Work order: Write out the text of every row below character for character, but leave the pictures out.

Items from a data source
☆ ☆ ☆ ☆ ☆

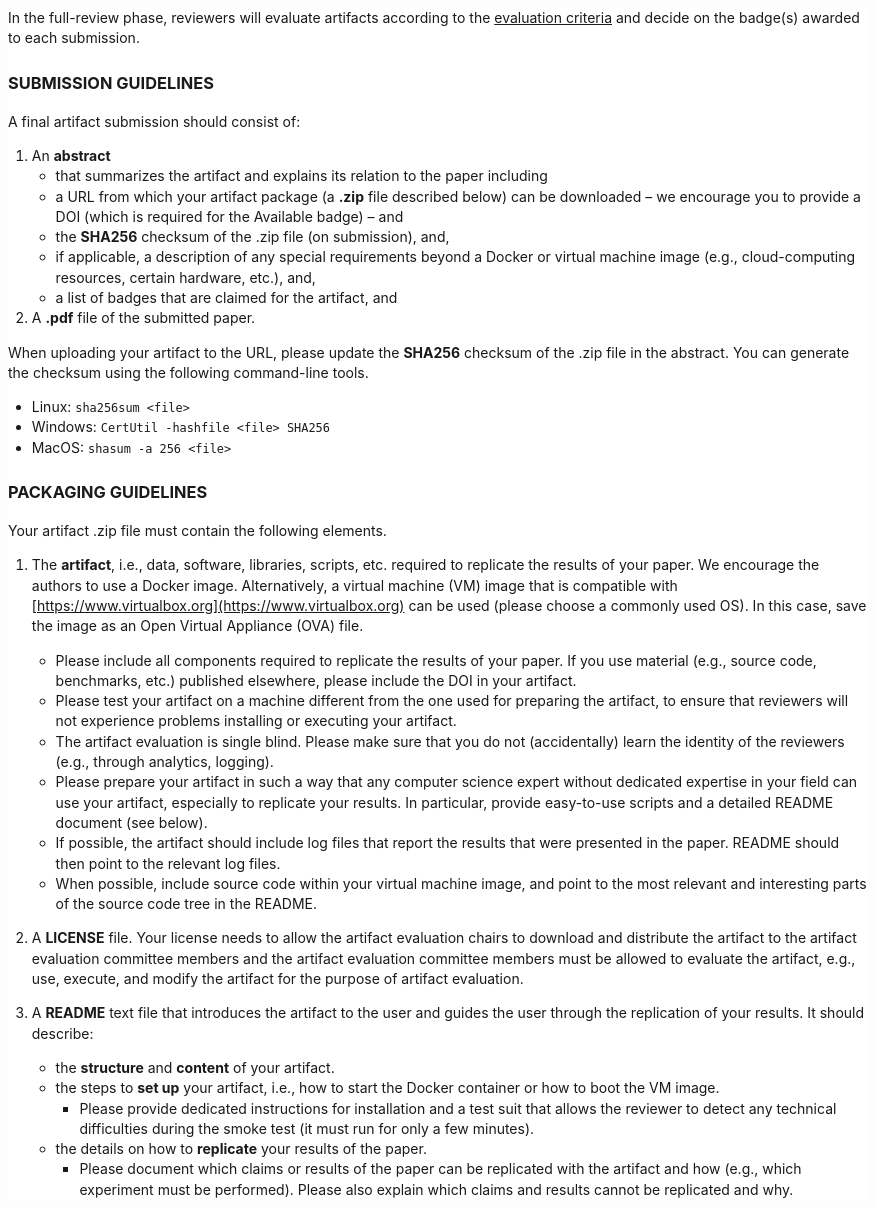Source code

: In the full-review phase, reviewers will evaluate artifacts according to the [evaluation criteria](#evaluation-criteria) and decide on the badge(s) awarded to each submission.

### SUBMISSION GUIDELINES

A final artifact submission should consist of:

1. An **abstract**
    * that summarizes the artifact and explains its relation to the paper including
    * a URL from which your artifact package (a **.zip** file described below) can be downloaded – we encourage you to provide a DOI (which is required for the Available badge) – and
    * the **SHA256** checksum of the .zip file (on submission), and,
    * if applicable, a description of any special requirements beyond a Docker or virtual machine image (e.g., cloud-computing resources, certain hardware, etc.), and,
    * a list of badges that are claimed for the artifact, and
2. A **.pdf** file of the submitted paper.

When uploading your artifact to the URL, please update the **SHA256** checksum of the .zip file in the abstract. You can generate the checksum using the following command-line tools.

* Linux: `sha256sum <file>`
* Windows: `CertUtil -hashfile <file> SHA256`
* MacOS: `shasum -a 256 <file>`


### PACKAGING GUIDELINES

Your artifact .zip file must contain the following elements.

1. The **artifact**, i.e., data, software, libraries, scripts, etc. required to replicate the results of your paper. We encourage the authors to use a Docker image. Alternatively, a virtual machine (VM) image that is compatible with [https://www.virtualbox.org](https://www.virtualbox.org) can be used (please choose a commonly used OS). In this case, save the image as an Open Virtual Appliance (OVA) file.
    * Please include all components required to replicate the results of your paper. If you use material (e.g., source code, benchmarks, etc.) published elsewhere, please include the DOI in your artifact.
    * Please test your artifact on a machine different from the one used for preparing the artifact, to ensure that reviewers will not experience problems installing or executing your artifact.
    * The artifact evaluation is single blind. Please make sure that you do not (accidentally) learn the identity of the reviewers (e.g., through analytics, logging).
    * Please prepare your artifact in such a way that any computer science expert without dedicated expertise in your field can use your artifact, especially to replicate your results. In particular, provide easy-to-use scripts and a detailed README document (see below).
    * If possible, the artifact should include log files that report the results that were presented in the paper. README should then point to the relevant log files.
    * When possible, include source code within your virtual machine image, and point to the most relevant and interesting parts of the source code tree in the README.

2. A **LICENSE** file. Your license needs to allow the artifact evaluation chairs to download and distribute the artifact to the artifact evaluation committee members and the artifact evaluation committee members must be allowed to evaluate the artifact, e.g., use, execute, and modify the artifact for the purpose of artifact evaluation.

3. A **README** text file that introduces the artifact to the user and guides the user through the replication of your results. It should describe:
    * the **structure** and **content** of your artifact.
    * the steps to **set up** your artifact, i.e., how to start the Docker container or how to boot the VM image.
        - Please provide dedicated instructions for installation and a test suit that allows the reviewer to detect any technical difficulties during the smoke test (it must run for only a few minutes).
    * the details on how to **replicate** your results of the paper.
        - Please document which claims or results of the paper can be replicated with the artifact and how (e.g., which experiment must be performed). Please also explain which claims and results cannot be replicated and why.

☆ ☆ ☆ ☆ ☆

Response to this exercise:
Source code

: In the full-review phase, reviewers will evaluate artifacts according to the [evaluation criteria](#evaluation-criteria) and decide on the badge(s) awarded to each submission.

### SUBMISSION GUIDELINES

A final artifact submission should consist of:

1. An **abstract**
    * that summarizes the artifact and explains its relation to the paper including
    * a URL from which your artifact package (a **.zip** file described below) can be downloaded – we encourage you to provide a DOI (which is required for the Available badge) – and
    * the **SHA256** checksum of the .zip file (on submission), and,
    * if applicable, a description of any special requirements beyond a Docker or virtual machine image (e.g., cloud-computing resources, certain hardware, etc.), and,
    * a list of badges that are claimed for the artifact, and
2. A **.pdf** file of the submitted paper.

When uploading your artifact to the URL, please update the **SHA256** checksum of the .zip file in the abstract. You can generate the checksum using the following command-line tools.

* Linux: `sha256sum <file>`
* Windows: `CertUtil -hashfile <file> SHA256`
* MacOS: `shasum -a 256 <file>`


### PACKAGING GUIDELINES

Your artifact .zip file must contain the following elements.

1. The **artifact**, i.e., data, software, libraries, scripts, etc. required to replicate the results of your paper. We encourage the authors to use a Docker image. Alternatively, a virtual machine (VM) image that is compatible with [https://www.virtualbox.org](https://www.virtualbox.org) can be used (please choose a commonly used OS). In this case, save the image as an Open Virtual Appliance (OVA) file.
    * Please include all components required to replicate the results of your paper. If you use material (e.g., source code, benchmarks, etc.) published elsewhere, please include the DOI in your artifact.
    * Please test your artifact on a machine different from the one used for preparing the artifact, to ensure that reviewers will not experience problems installing or executing your artifact.
    * The artifact evaluation is single blind. Please make sure that you do not (accidentally) learn the identity of the reviewers (e.g., through analytics, logging).
    * Please prepare your artifact in such a way that any computer science expert without dedicated expertise in your field can use your artifact, especially to replicate your results. In particular, provide easy-to-use scripts and a detailed README document (see below).
    * If possible, the artifact should include log files that report the results that were presented in the paper. README should then point to the relevant log files.
    * When possible, include source code within your virtual machine image, and point to the most relevant and interesting parts of the source code tree in the README.

2. A **LICENSE** file. Your license needs to allow the artifact evaluation chairs to download and distribute the artifact to the artifact evaluation committee members and the artifact evaluation committee members must be allowed to evaluate the artifact, e.g., use, execute, and modify the artifact for the purpose of artifact evaluation.

3. A **README** text file that introduces the artifact to the user and guides the user through the replication of your results. It should describe:
    * the **structure** and **content** of your artifact.
    * the steps to **set up** your artifact, i.e., how to start the Docker container or how to boot the VM image.
        - Please provide dedicated instructions for installation and a test suit that allows the reviewer to detect any technical difficulties during the smoke test (it must run for only a few minutes).
    * the details on how to **replicate** your results of the paper.
        - Please document which claims or results of the paper can be replicated with the artifact and how (e.g., which experiment must be performed). Please also explain which claims and results cannot be replicated and why.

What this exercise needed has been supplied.